Similarly, if my house has been destroyed by arson or my livelihood destroyed through identity theft or fraud, am I less a victim of a crime until someone has been convicted?
I won’t pretend to be an attorney but, strictly from a layman’s perspective, there appears to be some sophistry and specious reasoning at work here.
I think the point is that your right to having suspect(s) face speedy trial does not negate the suspect(s) having a right to establish a defense for themselves.
Where was he going on the whole states’ rights thing at the beginning? What was that about secession? Was that court precedent or his beliefs or what? States’ rights? There is a definite reservation of power away from the fed, though. There are certain things the state has jurisdiction over as opposed to the fed, unfortunately that’s currently vastly ignored but it is still true. Was he challenging that?
I might’ve made a mistake. I don’t think he’s “homeless” per se, but he is voluntarily unemployed, so that he can devote his days to picketing the SCOTUS to take up his case.

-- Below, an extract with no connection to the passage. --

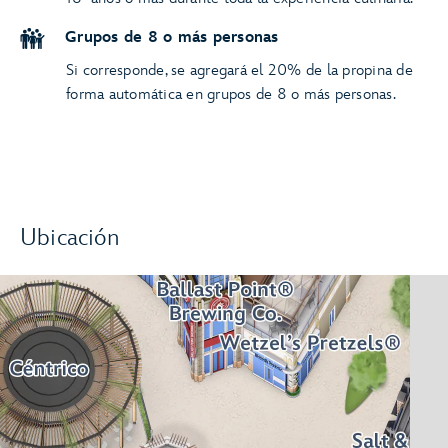
Grupos de 8 o más personas
Si corresponde, se agregará el 20% de la propina de
forma automática en grupos de 8 o más personas.
Ubicación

This guy needs to teach classes.
Sorry, but I couldn’t listen after the whole diatribe on States Rights. His “theory” sounds intelligent but it is unsubstantiated by the actual words of the Founding Fathers and more importantly, the words of the State conventions that made the document the law of the land.
The States ratified the Constitution not the “people” via some popular vote. Some States also only ratified under the condition they could withdraw.
Also, the Constitution really isn’t what the Founders said it was but rather what the States who ratified it think it is. Read the Virginia ratification debates. Many people had a BIG problem with the preamble saying “We the People” rather than “We the States”.
I have the highest veneration for those gentlemen; but, sir, give me leave to demand, What right had they to say, We, the people? My political curiosity, exclusive of my anxious solicitude for the public welfare, leads me to ask, Who authorized them to speak the language of, We, the people, instead of, We, the states? States are the characteristics and the soul of a confederation. If the states be not the agents of this compact, it must be one great, consolidated, national government, of the people of all the states. - Patrick Henry 1788
Hell, just look at the wording in the little known preable to the Bill of Rights:
THE Conventions of a number of the States, having at the time of their adopting the Constitution, expressed a desire, in order to prevent misconstruction or abuse of its powers, that further declaratory and restrictive clauses should be added: And as extending the ground of public confidence in the Government, will best ensure the beneficent ends of its institution.
It is in that context that we have the proceeding Amendments. The States refused to ratify unless they were promised an immediate Bill of Rights at the first congress under the new government.
“If you cannot bedazzle them with your brilliance then befuddle them with your bullshit.”
It was pointed out to me by another member (via pm) that there is a valid legal distinction between an injured party being “a victim” of a crime and being “the victim” of the person accused of the crime until such time as that person is adjudicated and found guilty, when the above distinction dissolves in the eyes of the law.
But until that time, the rights of a victim should not trump the rights of the accused, who should be considered innocent until proven guilty. Both victim and accused should be afforded protections under the law.